• Work instruction: Pull out every line of the records that contains the word "hàng", matching case exactly.

• Records supplied:
▼
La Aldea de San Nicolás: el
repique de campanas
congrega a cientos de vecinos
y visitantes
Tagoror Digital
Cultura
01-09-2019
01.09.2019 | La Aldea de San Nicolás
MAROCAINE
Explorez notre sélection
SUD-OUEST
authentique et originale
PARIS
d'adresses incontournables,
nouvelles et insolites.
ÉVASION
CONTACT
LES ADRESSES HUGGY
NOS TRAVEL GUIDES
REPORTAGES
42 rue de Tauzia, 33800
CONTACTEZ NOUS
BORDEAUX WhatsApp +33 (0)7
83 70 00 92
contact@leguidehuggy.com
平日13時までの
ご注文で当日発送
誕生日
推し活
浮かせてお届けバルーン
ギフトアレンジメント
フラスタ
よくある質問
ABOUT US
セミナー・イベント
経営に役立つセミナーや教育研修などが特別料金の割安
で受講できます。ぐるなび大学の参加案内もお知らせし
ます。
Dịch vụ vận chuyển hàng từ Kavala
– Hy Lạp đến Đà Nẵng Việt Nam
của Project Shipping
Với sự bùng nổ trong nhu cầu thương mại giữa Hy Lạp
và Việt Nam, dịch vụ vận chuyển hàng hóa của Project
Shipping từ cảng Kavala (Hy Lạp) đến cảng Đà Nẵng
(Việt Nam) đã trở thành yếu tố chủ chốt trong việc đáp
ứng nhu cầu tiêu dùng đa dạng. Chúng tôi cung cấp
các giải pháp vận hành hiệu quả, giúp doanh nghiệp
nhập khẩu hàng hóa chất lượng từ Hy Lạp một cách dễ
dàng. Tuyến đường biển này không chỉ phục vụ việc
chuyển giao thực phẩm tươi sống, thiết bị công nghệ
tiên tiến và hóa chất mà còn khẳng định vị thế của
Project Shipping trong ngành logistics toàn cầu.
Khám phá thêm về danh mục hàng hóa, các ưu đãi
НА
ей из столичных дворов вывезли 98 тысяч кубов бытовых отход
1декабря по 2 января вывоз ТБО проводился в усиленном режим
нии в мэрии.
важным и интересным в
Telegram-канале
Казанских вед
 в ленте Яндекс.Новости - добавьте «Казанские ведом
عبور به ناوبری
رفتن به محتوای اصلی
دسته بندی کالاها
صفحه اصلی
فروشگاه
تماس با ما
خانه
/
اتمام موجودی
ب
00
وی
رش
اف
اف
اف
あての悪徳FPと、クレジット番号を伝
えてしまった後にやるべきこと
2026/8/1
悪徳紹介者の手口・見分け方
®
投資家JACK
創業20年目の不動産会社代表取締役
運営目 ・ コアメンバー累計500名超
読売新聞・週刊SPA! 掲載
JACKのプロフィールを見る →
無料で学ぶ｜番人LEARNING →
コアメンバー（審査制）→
▲
• Result for this task:
Dịch vụ vận chuyển hàng từ Kavala
và Việt Nam, dịch vụ vận chuyển hàng hóa của Project
nhập khẩu hàng hóa chất lượng từ Hy Lạp một cách dễ
Khám phá thêm về danh mục hàng hóa, các ưu đãi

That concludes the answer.